We all know that poetry is a many-splendored genre. Its primary claim to fame is often its capacity to convey great depths of emotion in creative ways that prose can’t always match. But with such lofty possibilities, I think many readers often dismiss poetry as too literary or pretentious or hard to understand. The truth is, poetry can break your heart and cause you to scratch your head, but it can also be just plain fun and offer a delightful opportunity for readers to experience the joy of playing with language.
P.C. Vandall’s The Blue Moth of Morning is exactly the kind of poetry that fits into this category. I particularly appreciate the clever turns of phrase peppered throughout, as well as the delightful little instances of language-induced humour. Don’t get me wrong–there’s definitely a lot of emotion and intelligence in this poetry, but the wordplay serves to inject levity into some serious topics such as aging and relationship woes.
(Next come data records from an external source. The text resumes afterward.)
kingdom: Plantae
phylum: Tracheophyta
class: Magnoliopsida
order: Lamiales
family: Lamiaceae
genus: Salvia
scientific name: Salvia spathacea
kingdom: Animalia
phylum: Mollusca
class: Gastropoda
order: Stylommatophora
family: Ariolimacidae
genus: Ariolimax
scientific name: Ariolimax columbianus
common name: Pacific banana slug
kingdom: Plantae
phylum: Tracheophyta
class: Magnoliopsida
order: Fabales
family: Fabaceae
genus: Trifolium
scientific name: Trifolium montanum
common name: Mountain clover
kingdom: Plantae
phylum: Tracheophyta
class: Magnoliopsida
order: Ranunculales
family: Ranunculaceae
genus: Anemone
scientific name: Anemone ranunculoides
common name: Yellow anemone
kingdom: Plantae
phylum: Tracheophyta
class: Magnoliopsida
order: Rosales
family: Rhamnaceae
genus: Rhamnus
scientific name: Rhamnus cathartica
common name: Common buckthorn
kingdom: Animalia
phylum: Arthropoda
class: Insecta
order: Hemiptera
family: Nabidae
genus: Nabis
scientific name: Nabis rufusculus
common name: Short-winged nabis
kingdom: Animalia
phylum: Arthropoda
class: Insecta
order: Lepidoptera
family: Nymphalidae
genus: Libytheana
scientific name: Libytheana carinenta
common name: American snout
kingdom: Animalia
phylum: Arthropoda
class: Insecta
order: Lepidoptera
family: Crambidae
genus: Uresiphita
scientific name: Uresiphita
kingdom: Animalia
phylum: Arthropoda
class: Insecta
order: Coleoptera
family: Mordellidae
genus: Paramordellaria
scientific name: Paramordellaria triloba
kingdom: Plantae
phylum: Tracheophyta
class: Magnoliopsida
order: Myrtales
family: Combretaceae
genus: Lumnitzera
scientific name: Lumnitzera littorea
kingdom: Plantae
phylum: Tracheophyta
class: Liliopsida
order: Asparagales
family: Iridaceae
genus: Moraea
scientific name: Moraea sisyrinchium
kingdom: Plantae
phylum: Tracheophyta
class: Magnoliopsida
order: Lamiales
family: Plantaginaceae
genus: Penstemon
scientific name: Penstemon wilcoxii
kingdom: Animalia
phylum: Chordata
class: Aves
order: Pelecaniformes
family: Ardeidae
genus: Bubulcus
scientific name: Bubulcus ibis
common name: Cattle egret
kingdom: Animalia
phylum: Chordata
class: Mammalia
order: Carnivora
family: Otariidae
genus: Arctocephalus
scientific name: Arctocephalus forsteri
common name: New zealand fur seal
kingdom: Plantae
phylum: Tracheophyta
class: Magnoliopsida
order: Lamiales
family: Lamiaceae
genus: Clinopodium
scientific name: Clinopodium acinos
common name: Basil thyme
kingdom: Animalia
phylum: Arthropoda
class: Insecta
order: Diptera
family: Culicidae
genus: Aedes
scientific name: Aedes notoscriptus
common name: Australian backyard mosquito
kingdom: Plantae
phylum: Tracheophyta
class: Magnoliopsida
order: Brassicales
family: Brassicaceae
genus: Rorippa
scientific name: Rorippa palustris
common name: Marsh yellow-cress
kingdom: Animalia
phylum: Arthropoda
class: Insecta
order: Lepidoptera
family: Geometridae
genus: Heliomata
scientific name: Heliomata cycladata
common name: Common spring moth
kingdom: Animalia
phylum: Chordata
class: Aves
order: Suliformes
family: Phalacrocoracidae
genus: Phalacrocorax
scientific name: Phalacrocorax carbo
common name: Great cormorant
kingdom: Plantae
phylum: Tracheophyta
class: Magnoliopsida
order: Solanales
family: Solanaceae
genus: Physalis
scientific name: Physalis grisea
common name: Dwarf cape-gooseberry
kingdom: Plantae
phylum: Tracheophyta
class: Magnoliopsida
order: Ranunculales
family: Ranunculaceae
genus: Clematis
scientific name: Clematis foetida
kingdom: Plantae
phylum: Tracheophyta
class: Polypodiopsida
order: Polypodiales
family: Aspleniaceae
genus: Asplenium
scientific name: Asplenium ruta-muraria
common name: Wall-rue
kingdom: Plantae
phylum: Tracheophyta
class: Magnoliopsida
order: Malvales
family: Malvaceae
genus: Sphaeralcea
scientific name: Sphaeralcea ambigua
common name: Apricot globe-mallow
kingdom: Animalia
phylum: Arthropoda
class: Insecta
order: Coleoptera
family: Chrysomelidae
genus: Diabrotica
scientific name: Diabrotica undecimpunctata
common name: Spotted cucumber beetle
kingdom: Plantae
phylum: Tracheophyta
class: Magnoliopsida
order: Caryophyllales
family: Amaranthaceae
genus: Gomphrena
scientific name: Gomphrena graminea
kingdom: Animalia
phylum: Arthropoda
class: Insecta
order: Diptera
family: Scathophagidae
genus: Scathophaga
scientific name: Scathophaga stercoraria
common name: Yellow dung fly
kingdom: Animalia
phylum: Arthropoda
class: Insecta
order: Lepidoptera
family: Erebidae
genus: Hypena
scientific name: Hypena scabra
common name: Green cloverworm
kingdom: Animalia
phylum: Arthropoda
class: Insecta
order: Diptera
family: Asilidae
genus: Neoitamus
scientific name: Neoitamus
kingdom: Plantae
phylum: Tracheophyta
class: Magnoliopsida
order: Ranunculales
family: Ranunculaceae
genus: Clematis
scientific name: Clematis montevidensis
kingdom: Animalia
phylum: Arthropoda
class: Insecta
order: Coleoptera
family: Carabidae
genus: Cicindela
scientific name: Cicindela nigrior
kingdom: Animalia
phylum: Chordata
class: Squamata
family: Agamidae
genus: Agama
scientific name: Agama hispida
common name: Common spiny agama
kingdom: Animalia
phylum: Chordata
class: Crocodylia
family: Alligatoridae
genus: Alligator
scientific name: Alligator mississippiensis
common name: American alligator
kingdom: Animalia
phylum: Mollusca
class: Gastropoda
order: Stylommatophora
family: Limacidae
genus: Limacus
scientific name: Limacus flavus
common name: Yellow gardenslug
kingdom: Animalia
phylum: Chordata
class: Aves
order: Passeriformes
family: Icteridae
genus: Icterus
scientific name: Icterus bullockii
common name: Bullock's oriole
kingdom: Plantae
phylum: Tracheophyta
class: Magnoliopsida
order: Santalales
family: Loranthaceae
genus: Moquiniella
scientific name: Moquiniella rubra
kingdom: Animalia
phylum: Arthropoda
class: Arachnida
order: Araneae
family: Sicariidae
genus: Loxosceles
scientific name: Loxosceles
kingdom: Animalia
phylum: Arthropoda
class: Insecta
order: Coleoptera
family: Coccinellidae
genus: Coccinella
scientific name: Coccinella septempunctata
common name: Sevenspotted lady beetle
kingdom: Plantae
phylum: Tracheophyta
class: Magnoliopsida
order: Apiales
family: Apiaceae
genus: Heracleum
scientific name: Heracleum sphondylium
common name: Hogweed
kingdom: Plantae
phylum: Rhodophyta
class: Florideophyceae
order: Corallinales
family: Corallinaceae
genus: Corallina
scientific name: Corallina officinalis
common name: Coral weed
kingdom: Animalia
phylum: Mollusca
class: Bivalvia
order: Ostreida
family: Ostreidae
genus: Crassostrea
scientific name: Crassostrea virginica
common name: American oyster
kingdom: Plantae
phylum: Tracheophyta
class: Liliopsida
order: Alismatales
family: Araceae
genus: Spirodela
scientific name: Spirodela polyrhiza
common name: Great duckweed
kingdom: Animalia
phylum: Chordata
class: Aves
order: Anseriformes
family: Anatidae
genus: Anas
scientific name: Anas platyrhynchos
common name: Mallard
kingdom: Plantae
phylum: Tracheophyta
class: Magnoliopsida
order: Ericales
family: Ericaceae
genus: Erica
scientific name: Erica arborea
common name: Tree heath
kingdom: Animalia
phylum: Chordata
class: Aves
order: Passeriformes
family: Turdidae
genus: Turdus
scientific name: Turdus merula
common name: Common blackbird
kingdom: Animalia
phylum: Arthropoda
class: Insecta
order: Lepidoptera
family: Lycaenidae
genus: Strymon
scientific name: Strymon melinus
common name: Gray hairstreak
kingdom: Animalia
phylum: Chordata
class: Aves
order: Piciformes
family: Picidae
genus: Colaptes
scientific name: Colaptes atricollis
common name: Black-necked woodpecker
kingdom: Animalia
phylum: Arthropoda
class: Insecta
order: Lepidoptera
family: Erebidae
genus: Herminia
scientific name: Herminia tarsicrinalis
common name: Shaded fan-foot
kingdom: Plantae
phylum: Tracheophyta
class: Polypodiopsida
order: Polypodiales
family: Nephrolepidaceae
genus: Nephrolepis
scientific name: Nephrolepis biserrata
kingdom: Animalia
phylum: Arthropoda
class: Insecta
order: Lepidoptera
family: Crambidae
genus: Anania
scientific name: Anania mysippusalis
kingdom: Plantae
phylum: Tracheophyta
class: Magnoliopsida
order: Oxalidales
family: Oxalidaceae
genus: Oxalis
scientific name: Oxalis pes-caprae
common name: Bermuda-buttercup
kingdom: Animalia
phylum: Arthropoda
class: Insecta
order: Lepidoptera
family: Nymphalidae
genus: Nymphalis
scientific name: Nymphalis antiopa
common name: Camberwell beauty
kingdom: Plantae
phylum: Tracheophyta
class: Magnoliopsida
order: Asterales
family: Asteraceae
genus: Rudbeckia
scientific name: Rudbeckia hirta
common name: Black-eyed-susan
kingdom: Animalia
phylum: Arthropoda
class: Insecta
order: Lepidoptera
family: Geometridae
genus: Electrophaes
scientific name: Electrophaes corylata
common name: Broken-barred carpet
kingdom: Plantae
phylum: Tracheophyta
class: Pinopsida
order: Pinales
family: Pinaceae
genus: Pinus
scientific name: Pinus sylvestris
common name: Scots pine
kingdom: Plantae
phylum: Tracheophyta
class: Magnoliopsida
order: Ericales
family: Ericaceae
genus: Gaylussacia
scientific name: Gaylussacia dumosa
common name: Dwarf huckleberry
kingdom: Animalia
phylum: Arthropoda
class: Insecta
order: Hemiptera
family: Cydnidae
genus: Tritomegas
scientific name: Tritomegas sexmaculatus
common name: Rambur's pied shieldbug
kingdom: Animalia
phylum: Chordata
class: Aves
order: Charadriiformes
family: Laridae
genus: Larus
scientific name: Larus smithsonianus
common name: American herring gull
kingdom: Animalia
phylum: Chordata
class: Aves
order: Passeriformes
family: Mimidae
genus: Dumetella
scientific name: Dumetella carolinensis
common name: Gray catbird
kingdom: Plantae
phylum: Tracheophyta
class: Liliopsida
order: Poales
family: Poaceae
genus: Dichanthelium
The triumph of it is that it does so in a way that feels true to life and in many ways charmingly optimistic.
Keep reading for a peek inside this book, which will be in print very soon!
Excerpt from The Blue Moth of Morning
Waste Not, Want Not
For Sherin Mathews, who was found dead in a culvert
after her adopted father force-fed her milk
Consider everything—the small space
between bones and teeth, cracks of light, hollows
of darkness, calcium and cartilage.
Contemplate whether the glass is half-full
or half-empty, whether to weep if milk
spills in moonlit rivers across a floor?
Somewhere a stove pot froths at the lip
and boils over and somewhere it soothes
a wee one’s cry. If the cup were brimming
with twilight, the stars could flitter like fire-
flies and burn holes through the blackness. Maybe
someone thought the milk was spoiled and poured it
down the drain, not knowing it could catch
in the pipes and clog. If the milk were left
to stand it might’ve grown skin. Even something
seemingly sour can turn sweet again.
In the dead of night, coyotes take nips
at the moon and the details film over
like a half-digested dream. It wasn’t long
ago that kids were found on milk cartons
and folks knew better than to dispose of them.
The honeymoon is over and now I hurl
things at your head for impact. I usually miss
the mark but make a point. Other times I punish
you with silence, sprawl out on the sofa
till I choose to make up our bed. When the mood strikes
I list off all the things you’ve done to hurt me,
lay it down like bricks between us and then stare
blankly at the wall like it’s the frame
of our future—dark, cold and unforgiving.
I have to admit I’ve defended myself
with lines from chick flicks, peeled out of the driveway
for dramatic effect. I’ve picked up the phone,
laughed heartily into the receiver
and then made romantic dinner plans
with the dial tone. Other times, I’ve left
the yellow pages opened up to divorce
lawyers, my computer screen on Match.com,
a passport and bikini at the front door. I do
these things because of the matrimonial cake
we served at our wedding. Mother reminded us
of its bumpy top, sweet filling and firm base.
Neither of us remembers how it tastes,
but we both agree there were many dates
and that it crumbled apart in our hands.
About the Author
P. C. Vandall is the author of three collections of poetry: Something from Nothing, (Writing Knights Press, 2013) Woodwinds (Lipstick Press, 2013) and Matrimonial Cake (Red Dashboard, 2014). Her work has appeared in numerous magazines in Canada as well as England, Ireland, the United States, India, and Australia. She resides on Gabriola Island with her husband and two children.